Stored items
--------------------------------
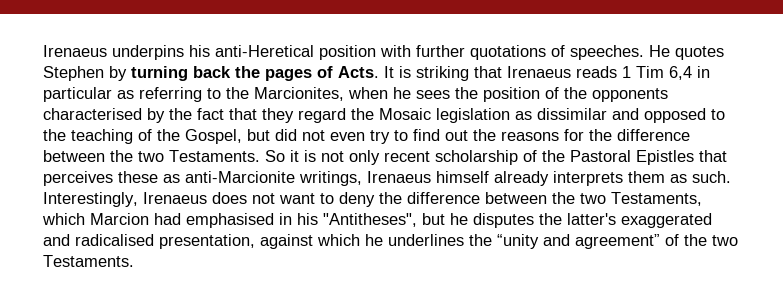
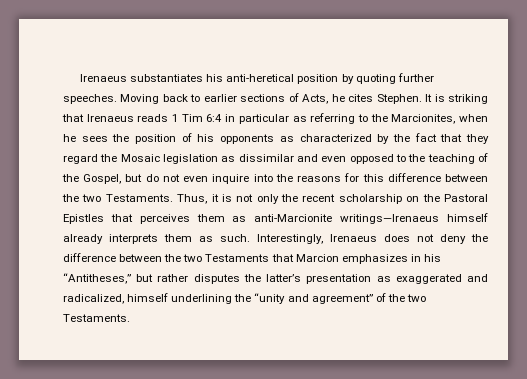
[43,45,724,60] [43,66,379,81] Irenaeus underpins his anti-Heretical position with further quotations of speeches. He quotes Stephen by turning back the pages of Acts. -> [80,73,434,84] [63,93,422,104] Irenaeus substantiates his anti-heretical position by quoting further speeches. Moving back to earlier sections of Acts, he cites Stephen.
[669,66,692,80] 6,4 -> [206,114,223,122] 6:4
[564,87,668,102] [43,108,142,120] the opponents characterised -> [197,134,372,144] his opponents as characterized
(639, 114) none -> [321,156,347,162] even
[275,129,297,141] did -> [145,174,159,182] do
[370,129,468,144] try to find out -> [212,174,273,184] inquire into
[589,129,612,141] the -> [362,174,384,182] this
[265,150,285,162] So -> [177,194,208,204] Thus,
(380, 157) none -> [281,194,299,202] the
[523,150,537,162] of -> [406,196,420,202] on
[118,171,158,183] these -> [196,214,225,222] them
[299,171,431,186] writings, Irenaeus -> [340,214,440,224] writings—Irenaeus
[279,193,334,204] want to -> (434, 238) none
[611,192,702,206] [42,213,712,228] [43,234,464,249] Testaments, which Marcion had emphasised in his "Antitheses", but he disputes the latter's exaggerated and radicalised presentation, against which he underlines -> [205,254,441,264] [63,273,489,284] [63,293,233,304] Testaments that Marcion emphasizes in his “Antitheses,” but rather disputes the latter’s presentation as exaggerated and radicalized, himself underlining

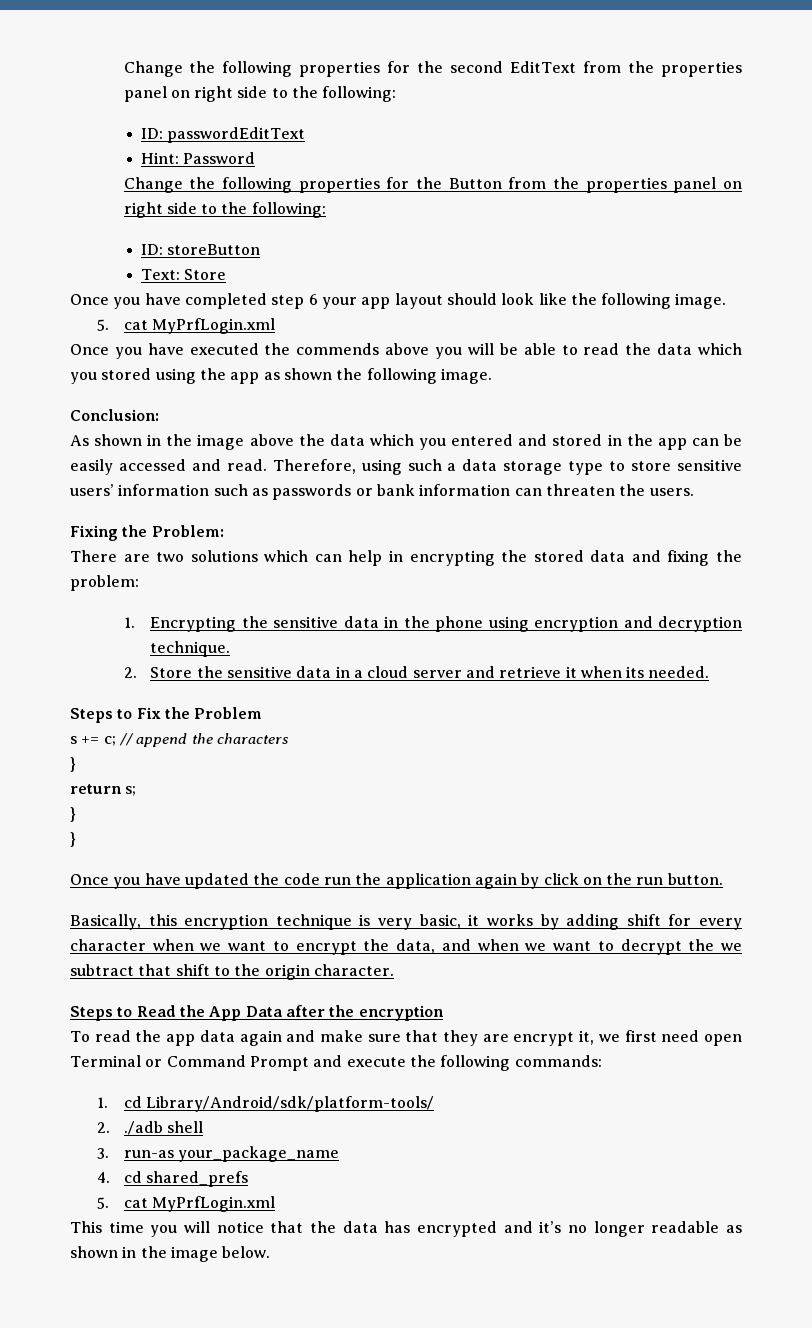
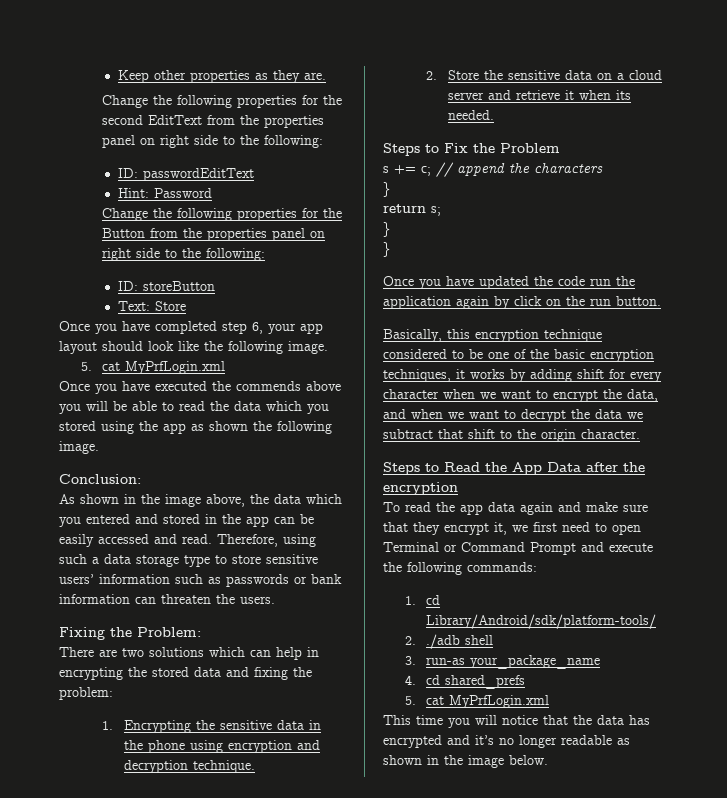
(123, 69) none -> [117,70,326,83] Keep other properties as they are. //
[308,294,318,305] 6 -> [252,322,263,334] 6,
[249,434,294,446] above -> [206,494,245,507] above,
[335,666,350,678] in -> [596,73,612,80] on
[359,914,461,930] is very basic, -> [383,349,654,362] [383,369,451,382] considered to be one of the basic encryption techniques,
(715, 945) none -> [595,409,622,419] data
[482,1034,509,1042] are -> (440, 528) none
(700, 1036) none -> [595,523,607,532] to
--------------------------------
Every record above should be written out again exactly; the pictures stay out of the copy.

[43,45,724,60] [43,66,379,81] Irenaeus underpins his anti-Heretical position with further quotations of speeches. He quotes Stephen by turning back the pages of Acts. -> [80,73,434,84] [63,93,422,104] Irenaeus substantiates his anti-heretical position by quoting further speeches. Moving back to earlier sections of Acts, he cites Stephen.
[669,66,692,80] 6,4 -> [206,114,223,122] 6:4
[564,87,668,102] [43,108,142,120] the opponents characterised -> [197,134,372,144] his opponents as characterized
(639, 114) none -> [321,156,347,162] even
[275,129,297,141] did -> [145,174,159,182] do
[370,129,468,144] try to find out -> [212,174,273,184] inquire into
[589,129,612,141] the -> [362,174,384,182] this
[265,150,285,162] So -> [177,194,208,204] Thus,
(380, 157) none -> [281,194,299,202] the
[523,150,537,162] of -> [406,196,420,202] on
[118,171,158,183] these -> [196,214,225,222] them
[299,171,431,186] writings, Irenaeus -> [340,214,440,224] writings—Irenaeus
[279,193,334,204] want to -> (434, 238) none
[611,192,702,206] [42,213,712,228] [43,234,464,249] Testaments, which Marcion had emphasised in his "Antitheses", but he disputes the latter's exaggerated and radicalised presentation, against which he underlines -> [205,254,441,264] [63,273,489,284] [63,293,233,304] Testaments that Marcion emphasizes in his “Antitheses,” but rather disputes the latter’s presentation as exaggerated and radicalized, himself underlining

(123, 69) none -> [117,70,326,83] Keep other properties as they are. //
[308,294,318,305] 6 -> [252,322,263,334] 6,
[249,434,294,446] above -> [206,494,245,507] above,
[335,666,350,678] in -> [596,73,612,80] on
[359,914,461,930] is very basic, -> [383,349,654,362] [383,369,451,382] considered to be one of the basic encryption techniques,
(715, 945) none -> [595,409,622,419] data
[482,1034,509,1042] are -> (440, 528) none
(700, 1036) none -> [595,523,607,532] to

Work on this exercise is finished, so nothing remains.